FOTOS/ELISA MENDES |
A jornada fotográfica do nu masculino inicializou-se a partir
de 1850, com o pioneirismo corajoso de Eugène Durieu na transmutação idealizada
, em viva carnalidade, de míticos “orfeus”,”narcisos” e “dionísios”. E, no século
XX, retomada nos efebos “greco/romanos” de Wilhelm von Gloeden, passando pelos
corpos fascistas de Arno Brecker, até a crua virilidade em Mapplethorpe ou na corporeidade homoerótica
com Pierre et Gilles.
Tornando-se o mais celebrado brasileiro nesta pegada, o
teórico, critico de arte e fotógrafo Alair Gomes. Que, num quase referencial irônico do confronto estético de
Umberto Eco entre a beleza e a feiura ,
com o olhar armado de sua câmera, inventariou a fisicalidade ,de atlético sensorialismo, dos garotões da praia de Ipanema.
Da sua janela frontal, em panorâmica beira mar ipanemense, furtivamente
clicava flashes instantâneos, transmutados em ensaios pictóricos e publicações, angariando fama em prestigiosas
instituições culturais além fronteiras.
E na não resistência, enfim expondo seu instinto autoral, no irresistível
apelo deste Olimpo carioca,
arrastando a domicílio seus protótipos,
surfistas e malhadores. Muito além das pulsões deste imaginário artístico, para
sessões intimistas , carregadas de promessas profissionais, trocando arte , sexo e dinheiro.

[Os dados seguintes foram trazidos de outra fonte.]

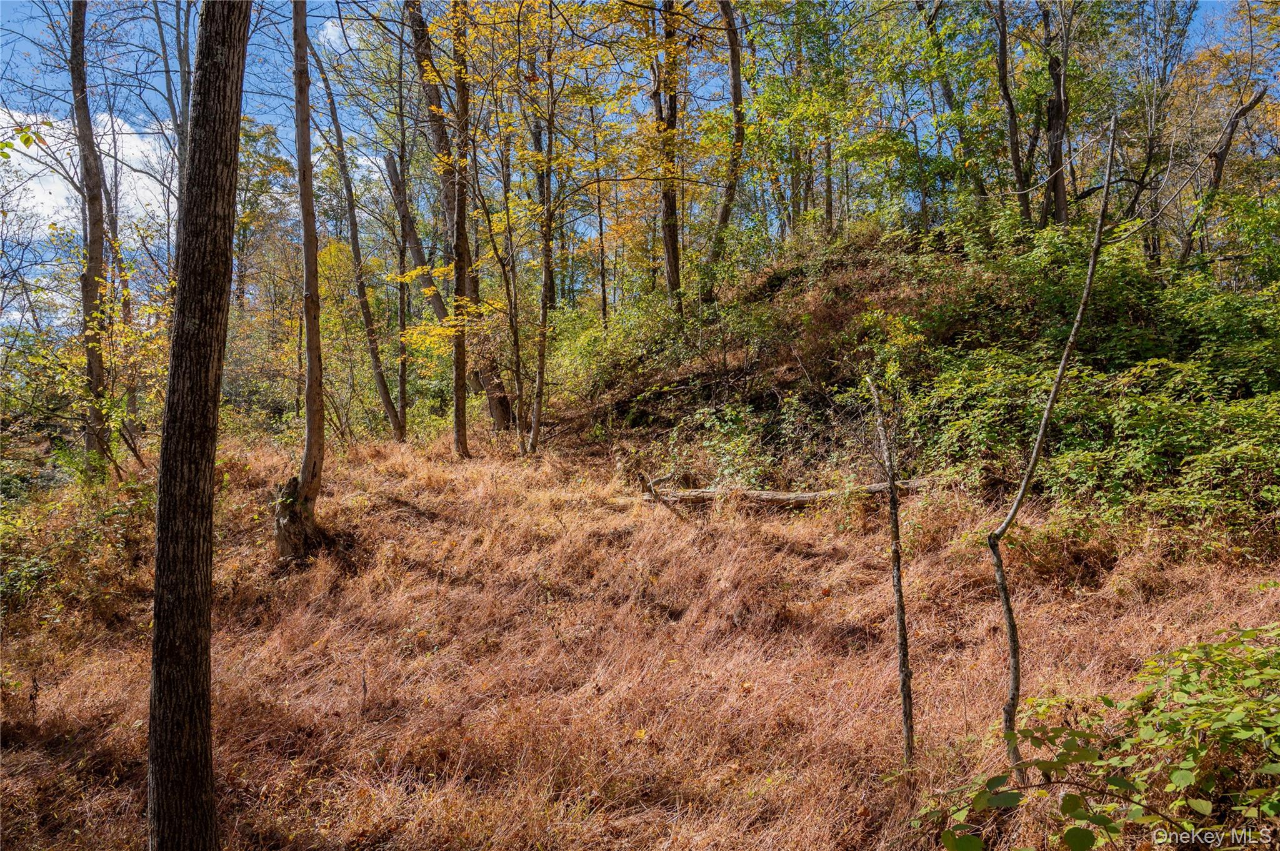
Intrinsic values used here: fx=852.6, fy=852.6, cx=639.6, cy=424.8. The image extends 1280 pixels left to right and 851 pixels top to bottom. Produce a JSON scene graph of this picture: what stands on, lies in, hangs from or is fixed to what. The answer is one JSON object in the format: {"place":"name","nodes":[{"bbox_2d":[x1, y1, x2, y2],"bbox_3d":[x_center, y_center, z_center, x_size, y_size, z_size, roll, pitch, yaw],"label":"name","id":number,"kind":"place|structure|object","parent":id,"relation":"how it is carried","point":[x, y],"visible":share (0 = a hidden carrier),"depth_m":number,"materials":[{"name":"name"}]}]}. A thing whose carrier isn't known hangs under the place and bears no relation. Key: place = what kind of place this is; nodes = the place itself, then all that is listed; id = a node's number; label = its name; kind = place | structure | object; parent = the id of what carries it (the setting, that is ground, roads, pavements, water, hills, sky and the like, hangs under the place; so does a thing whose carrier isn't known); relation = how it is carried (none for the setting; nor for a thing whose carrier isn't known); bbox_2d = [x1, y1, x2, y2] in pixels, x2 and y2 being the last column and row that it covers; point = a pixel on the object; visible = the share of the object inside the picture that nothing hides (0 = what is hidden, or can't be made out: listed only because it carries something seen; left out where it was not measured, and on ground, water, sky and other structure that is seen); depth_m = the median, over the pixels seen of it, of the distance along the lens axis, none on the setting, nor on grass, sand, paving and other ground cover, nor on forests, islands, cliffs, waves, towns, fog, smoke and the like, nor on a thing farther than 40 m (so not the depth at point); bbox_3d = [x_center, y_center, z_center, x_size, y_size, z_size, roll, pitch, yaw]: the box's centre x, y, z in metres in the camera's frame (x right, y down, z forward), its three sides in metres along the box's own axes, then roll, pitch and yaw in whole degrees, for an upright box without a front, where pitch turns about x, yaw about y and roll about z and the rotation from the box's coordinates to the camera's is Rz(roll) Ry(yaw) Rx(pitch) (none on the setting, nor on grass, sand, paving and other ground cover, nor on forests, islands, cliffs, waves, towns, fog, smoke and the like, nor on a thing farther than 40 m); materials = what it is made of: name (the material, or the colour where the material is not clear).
{"place":"outdoors","nodes":[
{"label":"outdoors","id":0,"kind":"place"},
{"bbox_2d":[0,108,173,235],"label":"cloud","id":1,"kind":"structure","parent":0,"point":[19,142],"materials":[{"name":"white"}]},
{"bbox_2d":[153,0,190,208],"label":"tree","id":2,"kind":"object","parent":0,"point":[174,110],"visible":0.53,"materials":[{"name":"plant"}]},
{"bbox_2d":[233,116,294,310],"bbox_3d":[-14.070,-5.918,30.505,4.080,10.745,3.931,1,2,41],"label":"tree","id":3,"kind":"object","parent":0,"point":[244,227],"visible":0.61,"depth_m":30.08,"materials":[{"name":"green plant"}]},
{"bbox_2d":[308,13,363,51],"label":"cloud","id":4,"kind":"structure","parent":0,"point":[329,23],"materials":[{"name":"white"}]},
{"bbox_2d":[383,145,449,415],"bbox_3d":[-5.103,-3.203,20.420,1.287,7.692,1.155,-2,2,-45],"label":"tree","id":5,"kind":"object","parent":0,"point":[389,167],"visible":0.82,"depth_m":20.14,"materials":[{"name":"brown plant"}]},
{"bbox_2d":[0,0,1276,331],"label":"sky","id":6,"kind":"structure","parent":0,"point":[159,112],"materials":[{"name":"blue"}]},
{"bbox_2d":[0,428,1279,850],"label":"dry grass","id":7,"kind":"structure","parent":0,"point":[800,517],"materials":[{"name":"brown plant"}]},
{"bbox_2d":[0,464,157,628],"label":"shrub","id":8,"kind":"object","parent":7,"relation":"on","point":[91,534],"visible":0.79,"depth_m":8.49,"materials":[{"name":"green plant"}]},
{"bbox_2d":[68,0,111,473],"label":"tree","id":9,"kind":"object","parent":7,"relation":"on","point":[89,127],"visible":0.89,"depth_m":11.98,"materials":[{"name":"brown plant"}]},
{"bbox_2d":[30,256,174,478],"bbox_3d":[-7.534,-0.555,11.762,2.672,3.885,2.644,1,2,38],"label":"shrub","id":10,"kind":"object","parent":7,"relation":"on","point":[114,423],"visible":0.73,"depth_m":11.72,"materials":[{"name":"green plant"}]},
{"bbox_2d":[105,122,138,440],"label":"tree","id":11,"kind":"object","parent":7,"relation":"on","point":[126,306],"visible":0.54,"depth_m":17.14,"materials":[{"name":"plant"}]},
{"bbox_2d":[146,0,248,850],"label":"tree","id":12,"kind":"object","parent":7,"relation":"on","point":[206,403],"visible":0.99,"depth_m":3.48,"materials":[{"name":"brown wood"}]},
{"bbox_2d":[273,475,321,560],"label":"tree stump","id":13,"kind":"object","parent":7,"relation":"on","point":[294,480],"visible":0.78,"depth_m":8.64,"materials":[{"name":"brown wood"}]},
{"bbox_2d":[288,0,326,557],"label":"tree","id":14,"kind":"object","parent":7,"relation":"on","point":[304,202],"visible":0.98,"depth_m":8.83,"materials":[{"name":"brown plant"}]},
{"bbox_2d":[310,26,408,442],"bbox_3d":[-5.596,-3.938,16.538,1.791,9.262,1.681,2,2,45],"label":"tree","id":15,"kind":"object","parent":7,"relation":"on","point":[387,403],"visible":0.95,"depth_m":16.62,"materials":[{"name":"brown plant"}]},
{"bbox_2d":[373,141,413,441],"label":"tree","id":16,"kind":"object","parent":7,"relation":"on","point":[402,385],"visible":0.96,"depth_m":17.51,"materials":[{"name":"brown plant"}]},
{"bbox_2d":[446,0,473,456],"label":"tree","id":17,"kind":"object","parent":7,"relation":"on","point":[464,427],"visible":0.96,"depth_m":13.86,"materials":[{"name":"plant"}]},
{"bbox_2d":[405,0,516,441],"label":"tree","id":18,"kind":"object","parent":7,"relation":"on","point":[494,413],"visible":0.69,"depth_m":16.64,"materials":[{"name":"brown plant"}]},
{"bbox_2d":[493,109,528,456],"bbox_3d":[-2.132,-2.600,14.142,0.624,6.555,0.708,-2,2,-43],"label":"tree","id":19,"kind":"object","parent":7,"relation":"on","point":[507,279],"visible":0.97,"depth_m":14.12,"materials":[{"name":"plant"}]},
{"bbox_2d":[527,11,557,455],"bbox_3d":[-1.513,-3.507,13.527,0.715,7.996,0.741,0,2,-1],"label":"tree","id":20,"kind":"object","parent":7,"relation":"on","point":[537,418],"visible":0.98,"depth_m":13.51,"materials":[{"name":"plant"}]},
{"bbox_2d":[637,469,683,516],"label":"fallen branch","id":21,"kind":"object","parent":7,"relation":"on","point":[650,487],"visible":0.95,"depth_m":10.38,"materials":[{"name":"brown wood"}]},
{"bbox_2d":[641,476,939,506],"bbox_3d":[1.761,0.812,9.989,3.723,0.416,0.485,0,2,10],"label":"fallen log","id":22,"kind":"object","parent":7,"relation":"on","point":[785,497],"visible":0.76,"depth_m":9.89,"materials":[{"name":"brown wood"}]},
{"bbox_2d":[866,375,915,765],"bbox_3d":[1.392,0.862,4.664,0.134,2.480,0.162,-2,2,-42],"label":"thin tree","id":23,"kind":"object","parent":7,"relation":"on","point":[900,614],"visible":1,"depth_m":4.64,"materials":[{"name":"brown wood"}]},
{"bbox_2d":[987,110,1113,780],"bbox_3d":[2.059,0.199,4.314,0.523,3.611,0.354,-1,2,-25],"label":"thin tree","id":24,"kind":"object","parent":7,"relation":"on","point":[1015,661],"visible":0.99,"depth_m":4.30,"materials":[{"name":"plant"}]},
{"bbox_2d":[915,623,1279,850],"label":"shrub","id":25,"kind":"object","parent":7,"relation":"on","point":[1185,782],"visible":1,"depth_m":3.05,"materials":[{"name":"green plant"}]},
{"bbox_2d":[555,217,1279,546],"label":"hillside","id":26,"kind":"structure","parent":0,"point":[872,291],"materials":[{"name":"green plant"}]},
{"bbox_2d":[590,107,608,332],"bbox_3d":[-0.930,-4.614,19.448,0.419,6.694,0.495,-2,2,-42],"label":"tree","id":27,"kind":"object","parent":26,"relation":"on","point":[604,301],"visible":0.83,"depth_m":19.38,"materials":[{"name":"brown plant"}]},
{"bbox_2d":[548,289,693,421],"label":"shrub","id":28,"kind":"object","parent":26,"relation":"on","point":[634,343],"visible":0.63,"depth_m":16.47,"materials":[{"name":"green plant"}]},
{"bbox_2d":[652,0,683,306],"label":"tree","id":29,"kind":"object","parent":26,"relation":"on","point":[672,202],"visible":0.83,"depth_m":16.09,"materials":[{"name":"brown plant"}]},
{"bbox_2d":[663,400,773,490],"bbox_3d":[1.042,0.391,11.197,1.575,1.354,1.708,0,2,-1],"label":"shrub","id":30,"kind":"object","parent":26,"relation":"on","point":[727,470],"visible":0.74,"depth_m":11.07,"materials":[{"name":"green plant"}]},
{"bbox_2d":[703,0,746,296],"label":"tree","id":31,"kind":"object","parent":26,"relation":"on","point":[735,58],"visible":0.96,"depth_m":16.12,"materials":[{"name":"brown plant"}]},
{"bbox_2d":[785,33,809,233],"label":"tree","id":32,"kind":"object","parent":26,"relation":"on","point":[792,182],"visible":0.59,"depth_m":20.65,"materials":[{"name":"plant"}]},
{"bbox_2d":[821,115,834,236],"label":"tree","id":33,"kind":"object","parent":26,"relation":"on","point":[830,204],"visible":0.59,"depth_m":19.07,"materials":[{"name":"brown plant"}]},
{"bbox_2d":[917,0,988,211],"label":"tree","id":34,"kind":"object","parent":26,"relation":"on","point":[930,20],"visible":0.94,"depth_m":16.27,"materials":[{"name":"green plant"}]},
{"bbox_2d":[988,0,1032,223],"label":"tree","id":35,"kind":"object","parent":26,"relation":"on","point":[1010,107],"visible":0.93,"depth_m":14.52,"materials":[{"name":"plant"}]},
{"bbox_2d":[1038,0,1072,230],"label":"tree","id":36,"kind":"object","parent":26,"relation":"on","point":[1053,68],"visible":0.91,"depth_m":13.63,"materials":[{"name":"brown plant"}]},
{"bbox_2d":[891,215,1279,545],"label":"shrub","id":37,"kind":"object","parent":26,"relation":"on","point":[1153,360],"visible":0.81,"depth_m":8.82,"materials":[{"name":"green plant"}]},
{"bbox_2d":[1125,0,1196,262],"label":"tree","id":38,"kind":"object","parent":26,"relation":"on","point":[1150,152],"visible":0.89,"depth_m":14.67,"materials":[{"name":"plant"}]},
{"bbox_2d":[1176,76,1269,266],"bbox_3d":[9.209,-3.773,13.656,1.212,4.205,1.236,-1,2,-21],"label":"tree","id":39,"kind":"object","parent":26,"relation":"on","point":[1240,112],"visible":0.85,"depth_m":13.55,"materials":[{"name":"brown plant"}]}
]}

E é nesse clima com sutis nuances gideanas, genetianas e fassbinderianas,
mesmo entre naturais e inescapáveis estereótipos do universo homoerótico, que Alair perfaz sua diferencial incursão dramatúrgica .
Com sua apurada textualidade (Gustavo Pinheiro) e no duelo da tríptica performance, entre os maneirismos da maturidade (Edwin Luisi) e a revelação ascensional (André
Rosa/Raphael Sander), sob o seguro comando mor de Cesar Augusto.
Que, numa manipulação visceral , confronta o teor apolíneo/dionisíaco, ora na exposição plástica
do perfeccionismo físico dos jovens atores, ora nos aportes orgiásticos de suas
relações afetivas , entre o interesse fugaz e o risco assassino.
Estabelecendo pontes atemporais do lastro escultórico greco, romano,
renascentista e barroco com a corporeidade contemporânea, através da rica
narrativa memorialística de Alair Gomes.
E, num veemente mergulho de Edwin Luisi, no protagonismo titular , em tom confessional de cativante
dimensionamento psicológico e convicto contraponto crítico.
Embora facilitados pela identificação visual como atores>personagens
no papel de meros objetos do desejo,André Rosa e Raphael Sander, alcançam através das marcações diretoriais, um convincente empenho, de raras intimidações, no equilíbrio entre a intencionalidade da palavra teatral e o presencial físico.
Alair se integraliza, ainda na minimalista
arquitetura cênica (Marina Villas Boas) , na essencialidade do figurino (Ticiana
Passos) e do desenho de luz (Tomás
Ribas), de sugestivo resultado, entre projeções, videografismos e sombras.
Além da trilha sonora incidental de Rodrigo
Marçal realçando a direção de movimento
de Luísa Pitta.
Poético e contundente,
sóbrio e tenso, verista e questionador, irreverente e introspectivo, eis aí mais um espetáculo desentorpecedor, abrindo portas contra o preconceito à livre
manifestação das diversidades sexuais.
Wagner Corrêa de Araújo
ALAIR está em cartaz no Teatro Laura Alvim, Ipanema, de quarta a sábado, às 21h;domingo, às 20h. 70 minutos. Até 2 de julho.